Extra OneRNG anti-tamper feature

[Paul Campbell]

I had a bright idea while I was travelling these past weeks - I talked to 
Peter at LinuxConf yesterday and wanted to share it with others for some 
critical review - I haven't decided to actually use it yet.

Essentially this is an extra way to validate that a device has not been 
tampered - the chips I'm using have a feature where you can lock the debug 
interface on the device, the only way to unlock it (for reprogramming) is to 
erase the flash - this means you can embed a secret in the flash (a key or 
whatever) but still allow people to reprogram the device.

What we're trying to to protect against is someone reflashing a device in 
transit or substituting a reflashed device - we're not trying to stop people 
from reflashing them, or to provide this protection to devices that people have 
received and reprogrammed - they've reprogrammed their device they know what 
they put in them.

This protection is over and above the current signed image that the device can 
be convinced to cough up for verification, that will continue to work.

The basic idea is that we add a unique key/secret pair into the device and 
keep a copy on a trusted database - an encrypted exchange is used to validate 
that the database and the device share the same secret (basically each 
provides a nonce that are encrypted with a portion of the hidden  secret, then 
they each encrypt the rest of the secret - the encrypted secrets are compared) 
- I largely stole this handshake from something else I've implemented (but not 
designed) before, (without the initial DH to exchange the secrets). 

This time I am using the chip's AES128 hardware figuring that if there's any 
funny business going on with it that it's going to cause the handshake to fail 
(rather than  to spuriously succeed when it does something wrong since the AES 
on my validation server would have to also fail in the same way)

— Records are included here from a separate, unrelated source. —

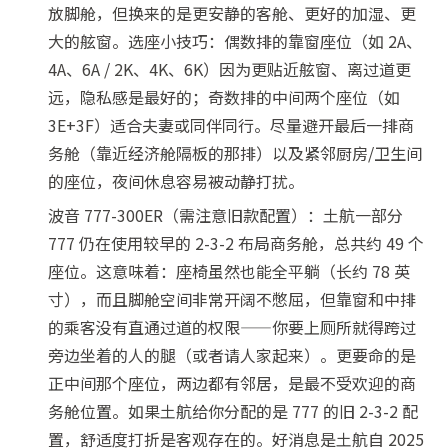
放脚舱，但换来的是更安静的客舱、更好的加湿、更
大的舷窗。选座小技巧：偶数排的靠窗座位（如 2A、
4A、6A / 2K、4K、6K）因为更贴近舷窗、离过道更
远，隐私感是最好的；奇数排的中间两个座位（如
3E+3F）适合夫妻或同伴同行。尽量避开最后一排商
务舱（靠近经济舱隔板的那排）以及紧邻厨房/卫生间
的座位，夜间休息容易被动静打扰。
波音 777-300ER（需注意旧款配置）：土航一部分
777 仍在使用较早的 2-3-2 布局商务舱，总共约 49 个
座位。这意味着：座椅虽然也能全平躺（长约 78 英
寸），而且脚舱空间非常开阔不憋屈，但靠窗和中排
的乘客没有直通过道的权限——你要上厕所就得跨过
旁边坐着的人的腿（或者请人家起来）。更要命的是
正中间那个座位，两边都有邻居，是最不受欢迎的商
务舱位置。如果土航给你分配的是 777 的旧 2-3-2 配
置，舒适度打折是客观存在的。好消息是土航自 2025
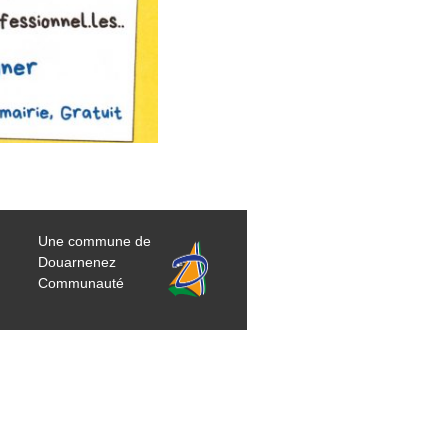
Une commune de
Douarnenez
Communauté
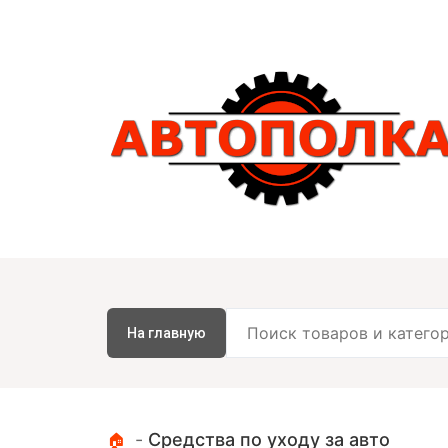
На главную
-
Средства по уходу за авто
🏠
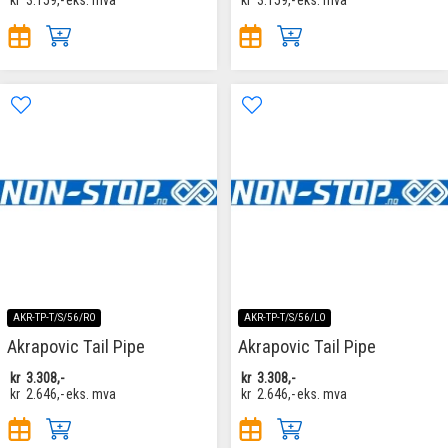
kr
3.159,-
eks. mva
kr
3.159,-
eks. mva
AKR-TP-T/S/56/RO
AKR-TP-T/S/56/LO
Akrapovic Tail Pipe
Akrapovic Tail Pipe
kr
3.308,-
kr
3.308,-
kr
2.646,-
eks. mva
kr
2.646,-
eks. mva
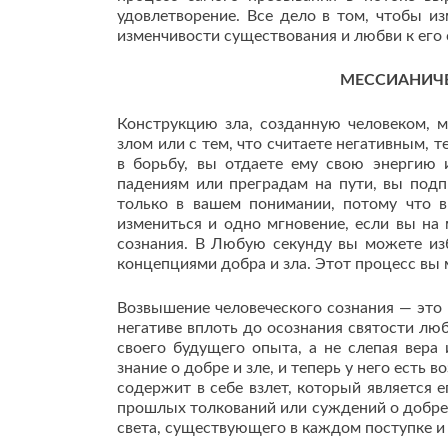
удовлетворение. Все дело в том, чтобы и
изменчивости существования и любви к его 
МЕССИАНИЧ
Конструкцию зла, созданную человеком, 
злом или с тем, что считаете негативным, 
в борьбу, вы отдаете ему свою энергию 
падениям или преградам на пути, вы подп
только в вашем понимании, потому что в
измениться и одно мгновение, если вы на 
сознания. В Любую секунду вы можете изб
концепциями добра и зла. Этот процесс вы
Возвышение человеческого сознания — это
негативе вплоть до осознания святости лю
своего будущего опыта, а не слепая вер
знание о добре и зле, и теперь у него ест
содержит в себе взлет, который является 
прошлых толкований или суждений о добре 
света, существующего в каждом поступке и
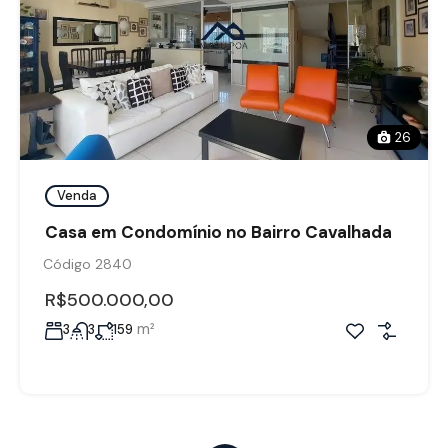
26
Venda
Casa em Condomínio no Bairro Cavalhada
Código 2840
R$500.000,00
m²
3
3
159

Below is the initial comment from the code I've currently written (but not 
tested) - comments would be much appreciated

	Paul

//
//      This code handles the extra anti-tamper feature of RNG
//      essentially it works this way:
//
//      1) OneRNG device flash is protected so we can't read it from the debug 
interface
//         but we can erase (all of) it
//
//      2) when we program it we put a known random value in the first 96 bytes 
of
//              the last 128 bytes of it 16 bytes 'ID, 16 bytes 'K', 64 bytes 
'S' 
//
//      3) user asks device for a its 'ID' from bytes 0:15 of this area 'cmdI'
//              returns '!!iiiiii....iiii!' where iiii...iiii is 32 hex digits
//
//      4) user provides 'ID' to the OneRNG web site
//              a) it generates a 16 byte token 'T'
//              b) caches the tuple ('ID'/'T') - TTL 2 minutes
//              c) and returns 'T' to the user
//
//      5) when asked for a confirmation a OneRNG is given the token 'T' 
'cmdRtttt....tttt'
//                      (ttt....tttt is 32 hex digits) and:
//              a) use the bytes 16:31 of the region as an AES128 key 'K'
//              b) encrypt a 2 block nonce of random data 'R' (32 bytes) -> 
'ER'
//              c) encrypt (chained) 2 blocks of token 'T' (32 bytes) -> 'ET'
//              d) encrypt (chained) the final 32:95 bytes of the region 'S'(64 
bytes) -> 'ES'
//              e) offer the resulting 128 bytes from the encryption to the 
host 'ER'+'ET'+'ES'
//      
//      6) user presents bytes 0:15 of the user data 'ID' and bytes 0:63 of 
the encrypted data 'ER'+'ET' to OneRNG's web page
//
//      7) OneRNG's server:
//              a) wait a random time (to hide error cause info)
//              b) inspects its database of manufactured devices using the key 
from bytes 16-31 'ID'
//              c) if 'ID' isn't in the DB return an error
//              d) retrieves bytes 0-95 'K'+'ID'+'S' that were programmed into 
the device 
//              e) decrypts 'ER' using 'K' giving nonce 'R' (discarded)
//              f) decrypts (chained) 'ET' using 'K' giving 'T'
//              g) if 'T' doesn't match returns an error
//              h) reencrypts 'R'+'T'+'S' using 'K' giving 'ER'+'ET'+'ES'
//              i) returns 'ES' to user
//              j) tells user how many times it has offered up results for this 
id (to record
//                 potential replay attacks)
//
//      8) User compares 'ES' from user's OneRNG with value that OneRNG 
delivered in step 5d)
//              gets worried if they are not the same
//      (we allow this to be done manually but we also provide a python 
script)
//
//      The basic idea is that we have a shared secret K+S (ID is essentially 
a secret id)
//      we tell the server we know the key by encrypting something it does 
know with K (T) and return
//      the encrypted second secret S - the user compares the encrypted second 
secret (ES) with the
//      one the OneRNG gave it 
//
//      We also use T to stop replay attacks (where someone records a good 
transaction from another
//      OneRNG and replays it from a compromised one)
//
//      In other words:
//
//      step               OneRNG web      host/user      User's OneRNG
//
//      3)                                         'ID'<-'ID'
//
//      4)                          'ID'<-'ID'
//                                  'T'->'T'
//
//      5)                                         'T'->'T'
//                                     'ER'+'ET'+'ESa'<-'R'+'T'+'S'
//
//      6)                'ID'+'ER'+'ET'<-'ID'+''ER'+'ET'
//
//      7)     'ID'+'ER'+'ET'->'R'+'T'->'ESb'
//                                        'ESa'=='ESb'
//